| What needs to be done |
Scan the data for "Gameplay" and copy each matching line.

──────── Provided records

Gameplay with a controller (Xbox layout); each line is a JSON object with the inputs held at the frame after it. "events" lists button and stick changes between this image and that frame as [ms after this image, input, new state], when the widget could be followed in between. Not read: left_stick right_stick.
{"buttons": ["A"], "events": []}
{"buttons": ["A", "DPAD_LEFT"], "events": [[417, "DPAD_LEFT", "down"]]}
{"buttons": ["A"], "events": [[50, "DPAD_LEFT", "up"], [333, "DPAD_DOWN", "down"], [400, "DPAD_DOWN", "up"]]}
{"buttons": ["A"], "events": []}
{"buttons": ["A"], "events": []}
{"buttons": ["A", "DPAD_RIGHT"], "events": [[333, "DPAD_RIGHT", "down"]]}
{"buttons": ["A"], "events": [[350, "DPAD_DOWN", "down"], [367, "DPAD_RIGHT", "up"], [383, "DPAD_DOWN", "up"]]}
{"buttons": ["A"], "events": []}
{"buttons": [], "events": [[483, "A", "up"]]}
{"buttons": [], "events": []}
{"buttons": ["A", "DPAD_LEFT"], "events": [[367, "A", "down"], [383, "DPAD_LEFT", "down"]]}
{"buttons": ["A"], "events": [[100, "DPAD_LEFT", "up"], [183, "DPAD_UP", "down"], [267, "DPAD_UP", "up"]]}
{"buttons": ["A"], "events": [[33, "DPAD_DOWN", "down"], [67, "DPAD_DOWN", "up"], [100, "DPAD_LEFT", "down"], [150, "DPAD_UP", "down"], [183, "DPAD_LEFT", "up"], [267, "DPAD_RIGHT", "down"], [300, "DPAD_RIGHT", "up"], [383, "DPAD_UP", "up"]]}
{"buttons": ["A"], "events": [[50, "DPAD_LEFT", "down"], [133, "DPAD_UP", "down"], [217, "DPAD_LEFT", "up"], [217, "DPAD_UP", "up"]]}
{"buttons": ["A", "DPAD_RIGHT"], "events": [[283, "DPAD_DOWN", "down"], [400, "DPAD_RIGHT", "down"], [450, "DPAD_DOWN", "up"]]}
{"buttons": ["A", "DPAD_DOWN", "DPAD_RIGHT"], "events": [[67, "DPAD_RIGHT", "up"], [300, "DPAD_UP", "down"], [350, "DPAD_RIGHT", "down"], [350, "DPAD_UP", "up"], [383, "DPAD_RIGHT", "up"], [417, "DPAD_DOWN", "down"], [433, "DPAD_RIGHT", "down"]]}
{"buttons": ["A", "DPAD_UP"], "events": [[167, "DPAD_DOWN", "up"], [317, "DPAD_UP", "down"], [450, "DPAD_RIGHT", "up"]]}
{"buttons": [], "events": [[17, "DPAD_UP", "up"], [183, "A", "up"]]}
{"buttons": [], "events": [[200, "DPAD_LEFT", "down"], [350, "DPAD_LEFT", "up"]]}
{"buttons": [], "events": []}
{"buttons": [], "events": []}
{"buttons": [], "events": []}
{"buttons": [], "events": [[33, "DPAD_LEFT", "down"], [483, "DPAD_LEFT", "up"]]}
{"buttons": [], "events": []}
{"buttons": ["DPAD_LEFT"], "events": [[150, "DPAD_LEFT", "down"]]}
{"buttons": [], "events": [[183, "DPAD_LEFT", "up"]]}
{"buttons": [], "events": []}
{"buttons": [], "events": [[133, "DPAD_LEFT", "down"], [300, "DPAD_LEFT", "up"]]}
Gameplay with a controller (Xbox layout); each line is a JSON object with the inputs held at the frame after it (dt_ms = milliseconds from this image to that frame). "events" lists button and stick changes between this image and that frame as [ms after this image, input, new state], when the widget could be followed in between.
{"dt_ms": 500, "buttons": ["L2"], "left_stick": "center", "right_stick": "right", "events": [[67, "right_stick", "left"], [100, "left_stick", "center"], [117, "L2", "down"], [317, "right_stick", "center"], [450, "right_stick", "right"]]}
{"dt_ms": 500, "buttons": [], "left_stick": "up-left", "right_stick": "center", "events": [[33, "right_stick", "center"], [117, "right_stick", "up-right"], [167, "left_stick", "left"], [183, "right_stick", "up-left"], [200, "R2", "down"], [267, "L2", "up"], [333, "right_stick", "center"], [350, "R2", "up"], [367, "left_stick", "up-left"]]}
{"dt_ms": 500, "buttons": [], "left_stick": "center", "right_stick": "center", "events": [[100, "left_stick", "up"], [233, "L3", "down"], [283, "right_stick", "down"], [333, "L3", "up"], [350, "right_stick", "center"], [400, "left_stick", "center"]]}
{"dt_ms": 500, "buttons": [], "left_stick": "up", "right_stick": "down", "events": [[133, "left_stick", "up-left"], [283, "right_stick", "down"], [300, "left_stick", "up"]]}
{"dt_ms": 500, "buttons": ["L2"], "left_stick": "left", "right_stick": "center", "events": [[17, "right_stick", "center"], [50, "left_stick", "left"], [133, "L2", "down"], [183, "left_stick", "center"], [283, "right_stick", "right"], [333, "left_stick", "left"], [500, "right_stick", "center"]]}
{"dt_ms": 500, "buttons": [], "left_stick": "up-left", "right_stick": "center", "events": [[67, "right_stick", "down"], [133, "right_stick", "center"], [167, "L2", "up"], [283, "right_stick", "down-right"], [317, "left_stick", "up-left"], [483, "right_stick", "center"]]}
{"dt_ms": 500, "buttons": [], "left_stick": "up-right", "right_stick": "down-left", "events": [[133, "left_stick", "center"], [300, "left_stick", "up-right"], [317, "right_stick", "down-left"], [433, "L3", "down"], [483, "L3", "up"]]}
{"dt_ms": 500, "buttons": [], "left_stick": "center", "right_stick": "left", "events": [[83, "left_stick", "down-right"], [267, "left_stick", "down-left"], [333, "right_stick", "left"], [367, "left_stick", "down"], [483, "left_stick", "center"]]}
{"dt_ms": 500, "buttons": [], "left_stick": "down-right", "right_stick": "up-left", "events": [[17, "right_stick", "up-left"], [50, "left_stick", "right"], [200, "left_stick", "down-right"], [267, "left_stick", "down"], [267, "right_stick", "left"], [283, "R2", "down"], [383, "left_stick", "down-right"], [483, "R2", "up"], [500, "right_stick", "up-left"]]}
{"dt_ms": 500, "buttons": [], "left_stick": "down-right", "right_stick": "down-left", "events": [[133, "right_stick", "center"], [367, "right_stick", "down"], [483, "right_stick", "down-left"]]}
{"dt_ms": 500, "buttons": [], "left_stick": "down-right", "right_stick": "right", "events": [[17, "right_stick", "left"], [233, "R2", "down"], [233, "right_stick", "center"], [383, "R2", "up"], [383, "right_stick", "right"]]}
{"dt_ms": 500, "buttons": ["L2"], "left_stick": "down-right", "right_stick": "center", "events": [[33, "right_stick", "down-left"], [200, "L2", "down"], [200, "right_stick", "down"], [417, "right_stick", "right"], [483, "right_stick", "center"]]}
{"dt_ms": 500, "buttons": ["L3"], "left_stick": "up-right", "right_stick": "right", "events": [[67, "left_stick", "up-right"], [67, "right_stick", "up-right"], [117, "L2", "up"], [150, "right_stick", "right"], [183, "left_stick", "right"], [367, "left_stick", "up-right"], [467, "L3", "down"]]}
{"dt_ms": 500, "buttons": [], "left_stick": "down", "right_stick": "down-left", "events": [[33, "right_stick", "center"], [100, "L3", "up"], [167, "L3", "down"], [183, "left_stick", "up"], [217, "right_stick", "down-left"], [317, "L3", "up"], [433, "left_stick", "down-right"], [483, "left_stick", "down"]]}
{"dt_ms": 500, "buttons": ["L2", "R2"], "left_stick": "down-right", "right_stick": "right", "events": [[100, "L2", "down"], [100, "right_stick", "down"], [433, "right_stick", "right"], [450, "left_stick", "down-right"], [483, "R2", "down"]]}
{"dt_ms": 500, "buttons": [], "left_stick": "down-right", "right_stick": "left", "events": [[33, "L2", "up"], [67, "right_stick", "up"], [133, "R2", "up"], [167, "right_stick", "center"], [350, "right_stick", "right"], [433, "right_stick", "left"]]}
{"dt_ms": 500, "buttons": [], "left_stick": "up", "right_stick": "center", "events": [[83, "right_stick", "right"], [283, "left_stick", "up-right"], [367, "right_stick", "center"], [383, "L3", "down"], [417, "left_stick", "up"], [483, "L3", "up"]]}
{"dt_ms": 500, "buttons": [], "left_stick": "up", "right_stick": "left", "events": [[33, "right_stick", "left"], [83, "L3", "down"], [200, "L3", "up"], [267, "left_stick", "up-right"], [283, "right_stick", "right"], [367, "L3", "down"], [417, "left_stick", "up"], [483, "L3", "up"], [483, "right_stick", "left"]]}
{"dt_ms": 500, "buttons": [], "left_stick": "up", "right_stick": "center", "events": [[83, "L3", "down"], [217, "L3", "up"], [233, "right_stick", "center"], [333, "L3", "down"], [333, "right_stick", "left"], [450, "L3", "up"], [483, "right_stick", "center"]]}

────────────────

| The completed task |
Gameplay with a controller (Xbox layout); each line is a JSON object with the inputs held at the frame after it. "events" lists button and stick changes between this image and that frame as [ms after this image, input, new state], when the widget could be followed in between. Not read: left_stick right_stick.
Gameplay with a controller (Xbox layout); each line is a JSON object with the inputs held at the frame after it (dt_ms = milliseconds from this image to that frame). "events" lists button and stick changes between this image and that frame as [ms after this image, input, new state], when the widget could be followed in between.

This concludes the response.